Quatorze millions de pauvres, jeunes livrés au «paco», la drogue des bidonvilles, insécurité croissante: l'Argentine qui vote dimanche aux législatives est loin d'avoir surmonté les ravages de la crise de 2001 malgré des années de croissance à la chinoise.

Des taux de croissance à 8%, fruits de la politique de réindustrialisation des Kirchner, avaient permis de redresser l'économie après la crise de 2001-2002 avec l'aide de la hausse du prix des matières premières agricoles, dont l'Argentine est un des premiers producteurs mondiaux.

Mais l'ancien président Nestor Kirchner (2003-2007) et sa femme Cristina Kirchner, qui lui a succédé, n'ont pu tenir leurs promesses en ce qui concerne la pauvreté.

Il y a en Argentine entre 12 et 14 millions de personnes en dessous du seuil de pauvreté, selon les études indépendantes et l'opposition et 6 millions selon le gouvernement.

Pour l'institut indépendant Ecolatina, créé par l'ancien ministre de l'Economie Roberto Lavagna, la pauvreté a touché au deuxième semestre 2008 30,5% d'une population de 40 millions.
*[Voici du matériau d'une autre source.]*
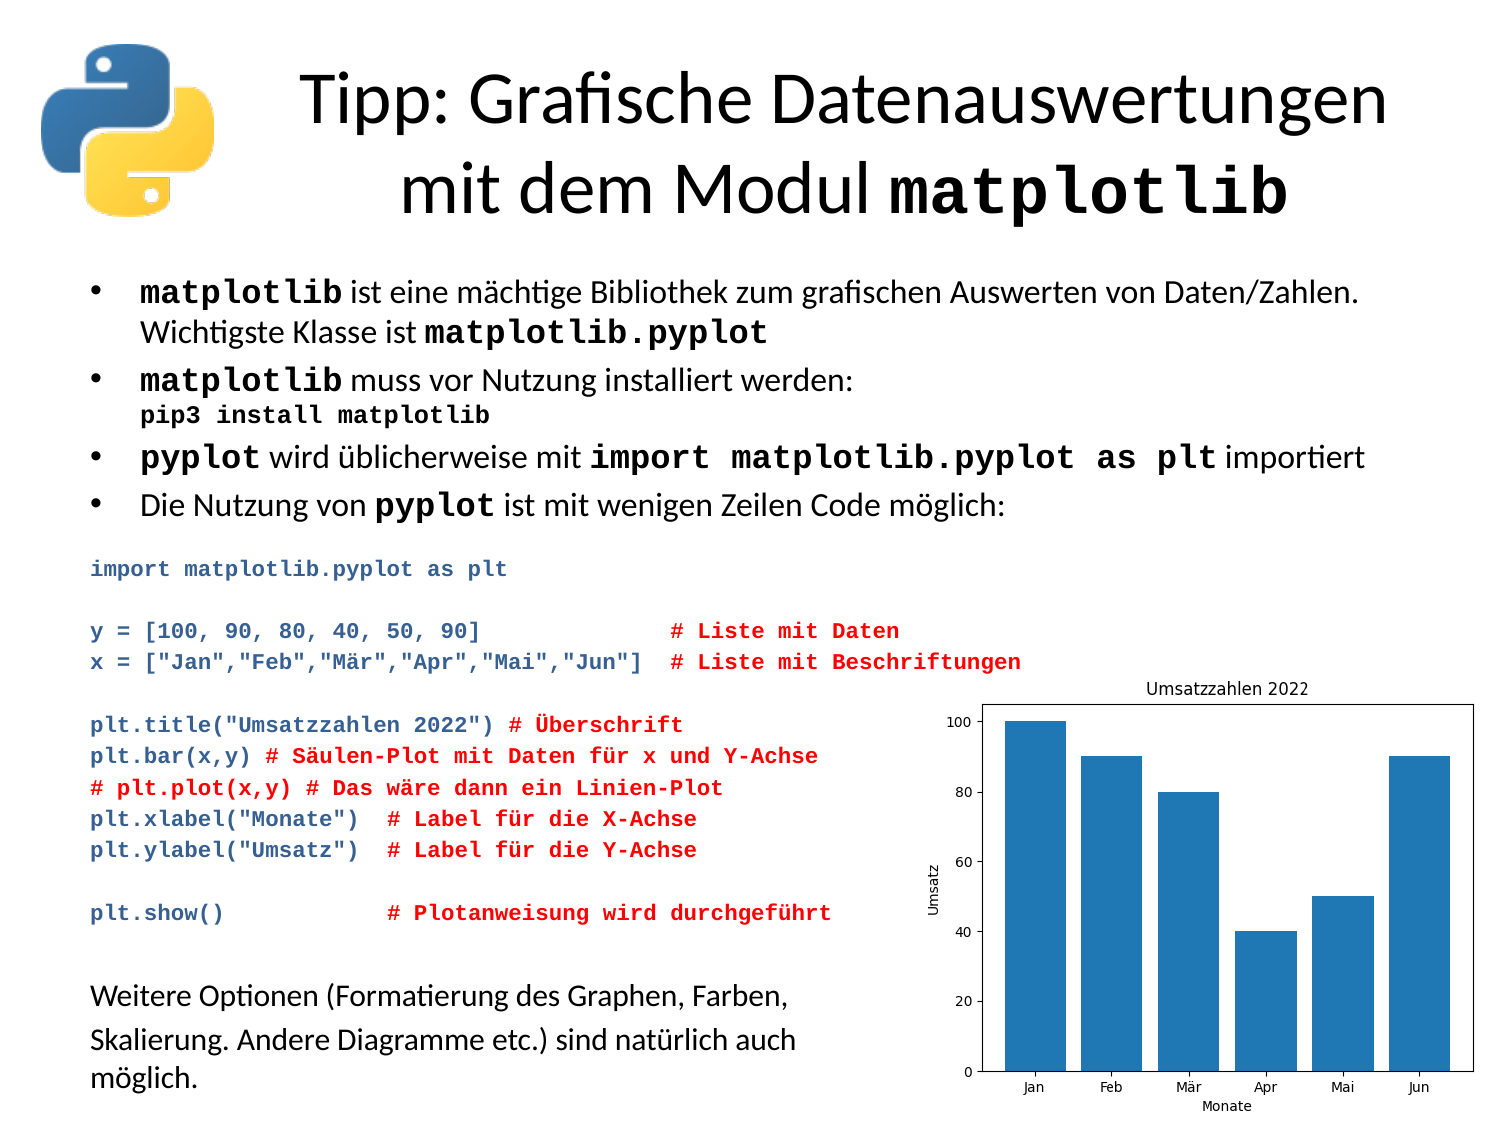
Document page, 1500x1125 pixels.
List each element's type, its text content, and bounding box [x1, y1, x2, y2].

picture [41, 44, 214, 217]
title Tipp: Grafische Datenauswertungen mit dem Modul matplotlib [230, 45, 1459, 233]
list matplotlib ist eine mächtige Bibliothek zum grafischen Auswerten von Daten/Zahlen. Wichtigste Klasse ist matplotlib.pyplot matplotlib muss vor Nutzung installiert werden: pip3 install matplotlib pyplot wird üblicherweise mit import matplotlib.pyplot as plt importiert Die Nutzung von pyplot ist mit wenigen Zeilen Code möglich: import matplotlib.pyplot as plt y = [100, 90, 80, 40, 50, 90] # Liste mit Daten x = ["Jan","Feb","Mär","Apr","Mai","Jun"] # Liste mit Beschriftungen plt.title("Umsatzzahlen 2022") # Überschrift plt.bar(x,y) # Säulen-Plot mit Daten für x und Y-Achse # plt.plot(x,y) # Das wäre dann ein Linien-Plot plt.xlabel("Monate") # Label für die X-Achse plt.ylabel("Umsatz") # Label für die Y-Achse plt.show() # Plotanweisung wird durchgeführt Weitere Optionen (Formatierung des Graphen, Farben, Skalierung. Andere Diagramme etc.) sind natürlich auch möglich. [75, 262, 1426, 1125]
picture [915, 676, 1500, 1120]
Une étude de la Centrale des travailleurs argentins (CTA) estime que «les taux de pauvreté et d'indigence sont de 33,5% et 14,5% respectivement». Cette étude a été réalisée par d'anciens membres de l'Institut national des statistiques (INDEC), aujourd'hui accusé de manipuler ses données.

 «La hausse du niveau d'indigence a été due essentiellement à la forte inflation, touchant surtout les produits alimentaires, au cours des deux dernières années», déclare Claudio Lozano, économiste au sein de la CTA. Selon lui, l'inflation réelle est quatre fois supérieure à l'officielle.

Dans la province du Chaco (nord-est) la situation des populations indigènes tobas était telle que la Cour Suprême a donné récemment l'ordre aux autorités de les approvisionner en eau potable et en produits alimentaires.

Surtout, les ravages de la crise économiques de 2001, la plus grave de l'histoire argentine, sont souvent toujours là.

Les «cartoneros», ces travailleurs informels apparus avec la crise qui recyclent une partie des déchets de Buenos Aires, loin de s'en sortir, retombent dans la misère avec la chute du prix du carton.

La consommation de «paco», mélange de pâte de cocaïne, de verre pilé, de kérosène et de produits chimiques qui peut tuer en moins de six mois, apparu également en plein effondrement économique, ne fait que croître.

Ce fléau touche plus de 50 000 jeunes, selon les statistiques officielles, dont certains dès l'âge de 6 ans. La dose coûte 5 pesos (1 euro), mais elle ne dure que quelques minutes et on peut en consommer des dizaines à la suite. Les jeunes vendent jusqu'à leurs vêtements pour s'en procurer.

Des «Mères contre le Paco», habitant souvent des bidonvilles, se sont unies pour tenter d'arracher leurs enfants à cette drogue.

Si le «paco» touche surtout les classes populaires, l'insécurité concerne et mobilise tout le monde, y compris des célébrités qui appellent les politiques à agir.

«Faut-il qu'on tue la fille d'un président, d'un gouverneur ou d'un juge pour que ce pays se réveille ?», a ainsi demandé l'idole sportive et entraîneur de la sélection argentine de football, Diego Maradona.

Les chaînes de télévision ont ouvert presque systématiquement leurs journaux sur le thème de l'insécurité pendant la campagne, multipliant les retransmissions en direct des funérailles de civils ou de policiers.